There’s so much going on in my life right now. However, I feel like that’s all the more reason for me to start getting some of my thoughts out of my head and put down somewhere. This blog that I’ve had for years and have never updated seems like as good a place as any.
Today is Thursday, April 3. That means last Thursday was March 27, 2014. It was a rough day. For starters, I was at my grandfather’s bedside as he took his last breath. 9:15am. I won’t lie, I cried. At the same time, I knew then and know now that he’s in such a better place. I am so sad that my relationship with him on this earth is over. I’m not at all sad for him. I know he was loved while he was here and that where he is now, he’s more loved than I can imagine. Truthfully, I’m happy for him.
About five hours after Papa passed I received my first text message asking what was going on with some of my best friends who live out of state. Because I’m not on Facebook, I didn’t realize people had been posting condolences to their walls for the past few hours. Some friends and I quickly began to get an idea of what was going on and it wasn’t good. Their six month old daughter was in a car accident and she didn’t make it through. Six months. Just the opposite of what had happened with my 86 year old grandfather hours before. I celebrated for him. I loved the thought of his full and rich life coming to a peaceful close with his family around him. This sweet little girl didn’t have those same opportunities. Her parents wouldn’t be able to watch her take her first steps, take ballet lessons or play softball, learn to drive, go to Prom, or walk down the aisle to her groom.

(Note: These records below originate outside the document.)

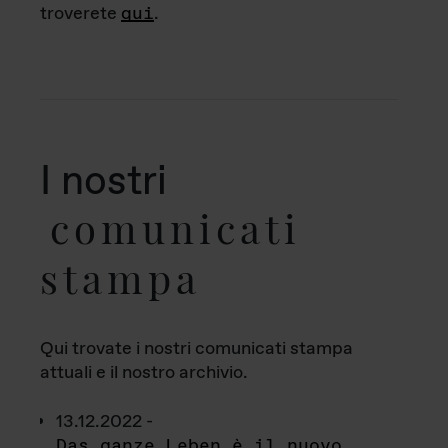
troverete
qui
.
I nostri
comunicati
stampa
Qui trovate i nostri comunicati stampa
attuali e il nostro archivio.
13.12.2022 -
Das ganze Leben è il nuovo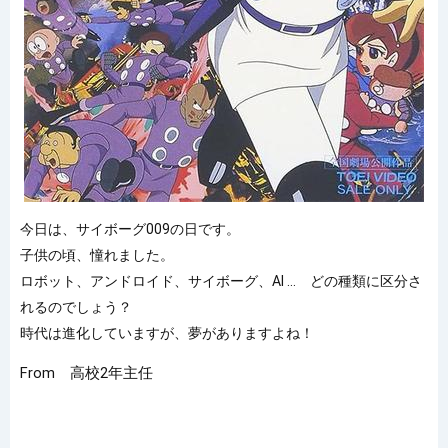
今日は、サイボーグ009の日です。
子供の頃、憧れました。
ロボット、アンドロイド、サイボーグ、AI ... どの種類に区分さ
れるのでしょう？
時代は進化していますが、夢がありますよね！
From 高校2年主任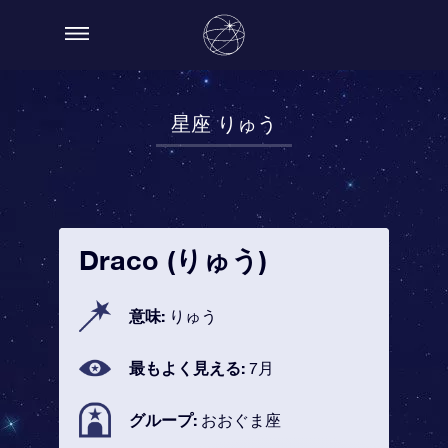
星座 りゅう
Draco (りゅう)
意味:
りゅう
最もよく見える:
7月
グループ:
おおぐま座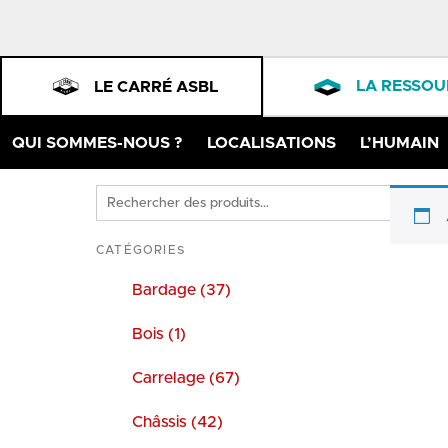
LA RESSOU
LE CARRÉ ASBL
QUI SOMMES-NOUS ?
LOCALISATIONS
L’HUMAIN
Rechercher
des
produits
CATÉGORIES
Bardage (37)
Bois (1)
Carrelage (67)
Châssis (42)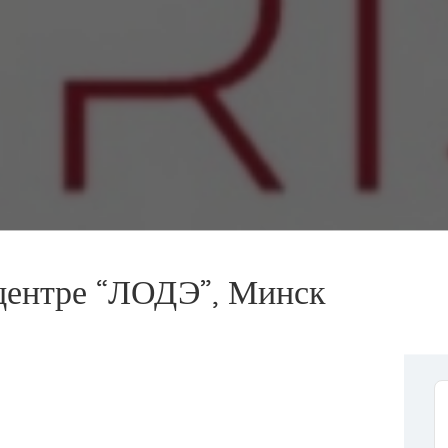
ентре “ЛОДЭ”, Минск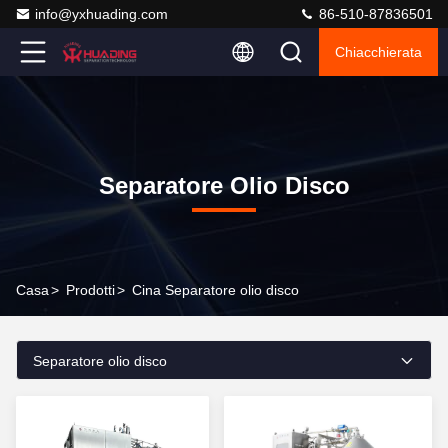
info@yxhuading.com
86-510-87836501
Chiacchierata
Separatore Olio Disco
Casa
>
Prodotti
>
Cina Separatore olio disco
Separatore olio disco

Her life had seemingly ended before it really began.
But you don’t know my friends … they lost their daughter that afternoon but her life will not be in vain and her story will touch more lives than I think I can even imagine now. You see, her dad preached the eulogy at her Memorial Service on Sunday afternoon. I’ve had permanent goosebumps on my arms since that sermon. He spoke of missing out on watching his daughter grow up but of the joy he has knowing that she has joined her groom, Christ and that He has the right to call any of us home when He’s ready. He told us (quoting John Piper) that suffering is not meaningless and that his daughter’s death wouldn’t be either. He preached the Gospel and left me with tears of joy for this sweet little girl. He also left me in awe of himself and his bride. Don’t get me wrong, they’ve been two of our closest friends for six or seven years now. I’ve always known that they’re amazing. But this day took it to a whole new level.
I’ve been reading through the Bible using D.A. Carson’s “For the Love of God” Blog via The Gospel Coalition. One of the readings (for Philippians 3) ended with this encouragement … “So follow someone who follows Christ; follow a pilgrim who insists that you live up to what you have already attained, and then press for more.” I’m so thankful that I have these friends in my life. Friends who are real people, they make mistakes, share their struggles, and continue to trust that the Lord is working in them to further His kingdom.